* What you have to do
Collect each line of the records below that contains the string "تامین", treating uppercase and lowercase as distinct, and copy those lines in full.

* Given entries
++++++
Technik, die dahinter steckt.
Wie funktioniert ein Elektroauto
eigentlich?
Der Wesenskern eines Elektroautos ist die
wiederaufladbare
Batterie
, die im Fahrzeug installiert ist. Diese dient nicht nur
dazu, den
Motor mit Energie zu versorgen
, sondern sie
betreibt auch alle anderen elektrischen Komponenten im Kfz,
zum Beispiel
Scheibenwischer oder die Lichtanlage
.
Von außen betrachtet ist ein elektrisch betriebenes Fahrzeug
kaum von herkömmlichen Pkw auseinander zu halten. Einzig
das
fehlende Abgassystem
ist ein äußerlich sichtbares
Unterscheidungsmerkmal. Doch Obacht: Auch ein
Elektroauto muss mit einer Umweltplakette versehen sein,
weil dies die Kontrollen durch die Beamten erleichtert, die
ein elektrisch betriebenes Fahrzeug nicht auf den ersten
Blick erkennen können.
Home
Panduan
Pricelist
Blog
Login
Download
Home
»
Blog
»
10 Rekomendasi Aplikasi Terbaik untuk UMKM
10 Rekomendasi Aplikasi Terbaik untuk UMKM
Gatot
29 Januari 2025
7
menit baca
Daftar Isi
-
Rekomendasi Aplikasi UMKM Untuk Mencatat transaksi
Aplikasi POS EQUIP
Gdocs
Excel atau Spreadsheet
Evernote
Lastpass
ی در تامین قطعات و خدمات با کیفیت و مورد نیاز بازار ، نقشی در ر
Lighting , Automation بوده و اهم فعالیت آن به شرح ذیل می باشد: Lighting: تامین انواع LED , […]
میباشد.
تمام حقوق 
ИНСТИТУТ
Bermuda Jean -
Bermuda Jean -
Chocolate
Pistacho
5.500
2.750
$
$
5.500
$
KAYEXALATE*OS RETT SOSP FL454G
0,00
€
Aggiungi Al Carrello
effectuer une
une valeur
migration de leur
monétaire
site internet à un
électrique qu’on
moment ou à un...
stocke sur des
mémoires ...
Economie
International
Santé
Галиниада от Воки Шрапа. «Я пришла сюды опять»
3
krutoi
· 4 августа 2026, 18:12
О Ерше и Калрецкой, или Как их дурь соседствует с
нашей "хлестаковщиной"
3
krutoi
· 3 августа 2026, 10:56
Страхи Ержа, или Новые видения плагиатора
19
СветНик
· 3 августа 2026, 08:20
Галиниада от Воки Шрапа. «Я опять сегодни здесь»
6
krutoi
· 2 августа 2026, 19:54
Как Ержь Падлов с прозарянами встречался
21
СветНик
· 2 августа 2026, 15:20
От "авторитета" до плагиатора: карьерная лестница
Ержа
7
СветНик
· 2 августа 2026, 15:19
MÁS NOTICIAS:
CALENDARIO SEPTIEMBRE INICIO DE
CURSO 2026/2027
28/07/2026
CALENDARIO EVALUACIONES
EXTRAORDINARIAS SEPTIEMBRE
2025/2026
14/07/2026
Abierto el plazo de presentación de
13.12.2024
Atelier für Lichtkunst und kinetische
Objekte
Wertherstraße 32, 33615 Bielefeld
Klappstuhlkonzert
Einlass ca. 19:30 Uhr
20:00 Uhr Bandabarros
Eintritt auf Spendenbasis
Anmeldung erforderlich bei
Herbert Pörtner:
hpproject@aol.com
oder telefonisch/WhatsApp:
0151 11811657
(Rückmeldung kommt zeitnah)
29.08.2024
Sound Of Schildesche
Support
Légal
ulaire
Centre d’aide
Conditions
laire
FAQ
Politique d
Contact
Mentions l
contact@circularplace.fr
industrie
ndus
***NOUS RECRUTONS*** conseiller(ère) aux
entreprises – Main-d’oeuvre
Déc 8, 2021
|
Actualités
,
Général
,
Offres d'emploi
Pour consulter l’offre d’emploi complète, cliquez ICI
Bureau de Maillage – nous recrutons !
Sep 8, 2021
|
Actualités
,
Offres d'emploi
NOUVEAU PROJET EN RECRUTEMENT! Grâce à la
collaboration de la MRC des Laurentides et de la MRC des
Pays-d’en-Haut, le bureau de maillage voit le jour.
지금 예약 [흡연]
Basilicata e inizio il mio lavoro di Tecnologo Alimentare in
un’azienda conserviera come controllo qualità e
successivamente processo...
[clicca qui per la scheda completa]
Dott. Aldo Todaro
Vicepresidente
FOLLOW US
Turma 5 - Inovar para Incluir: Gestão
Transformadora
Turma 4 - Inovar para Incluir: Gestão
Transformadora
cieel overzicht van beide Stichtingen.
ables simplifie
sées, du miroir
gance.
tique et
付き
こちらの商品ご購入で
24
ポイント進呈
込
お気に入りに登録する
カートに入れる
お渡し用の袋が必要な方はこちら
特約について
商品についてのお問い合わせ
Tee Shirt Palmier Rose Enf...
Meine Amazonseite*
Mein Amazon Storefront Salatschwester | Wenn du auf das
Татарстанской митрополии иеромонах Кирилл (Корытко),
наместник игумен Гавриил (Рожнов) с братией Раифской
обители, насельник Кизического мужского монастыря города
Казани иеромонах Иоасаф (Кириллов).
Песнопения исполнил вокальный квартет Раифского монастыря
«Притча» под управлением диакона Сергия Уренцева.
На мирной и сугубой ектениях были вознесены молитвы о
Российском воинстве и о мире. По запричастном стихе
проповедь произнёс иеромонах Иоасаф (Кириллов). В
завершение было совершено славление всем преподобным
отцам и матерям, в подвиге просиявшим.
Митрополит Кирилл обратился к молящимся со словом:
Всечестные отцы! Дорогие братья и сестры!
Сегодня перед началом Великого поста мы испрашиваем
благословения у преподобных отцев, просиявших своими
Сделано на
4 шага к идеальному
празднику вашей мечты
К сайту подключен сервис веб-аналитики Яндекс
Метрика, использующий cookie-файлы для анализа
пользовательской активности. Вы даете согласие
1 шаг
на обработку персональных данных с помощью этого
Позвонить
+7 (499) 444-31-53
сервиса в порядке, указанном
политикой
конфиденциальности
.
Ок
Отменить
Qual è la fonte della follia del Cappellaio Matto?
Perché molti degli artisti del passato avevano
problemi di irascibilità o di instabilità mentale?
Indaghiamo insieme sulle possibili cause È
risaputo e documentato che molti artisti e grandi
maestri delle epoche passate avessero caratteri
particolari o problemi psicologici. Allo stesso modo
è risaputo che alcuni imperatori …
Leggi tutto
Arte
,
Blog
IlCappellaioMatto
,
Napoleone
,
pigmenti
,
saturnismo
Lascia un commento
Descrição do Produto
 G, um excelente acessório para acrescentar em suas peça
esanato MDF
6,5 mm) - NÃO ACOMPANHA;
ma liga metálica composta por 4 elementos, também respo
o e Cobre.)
++++++
* Reply
ی در تامین قطعات و خدمات با کیفیت و مورد نیاز بازار ، نقشی در ر
Lighting , Automation بوده و اهم فعالیت آن به شرح ذیل می باشد: Lighting: تامین انواع LED , […]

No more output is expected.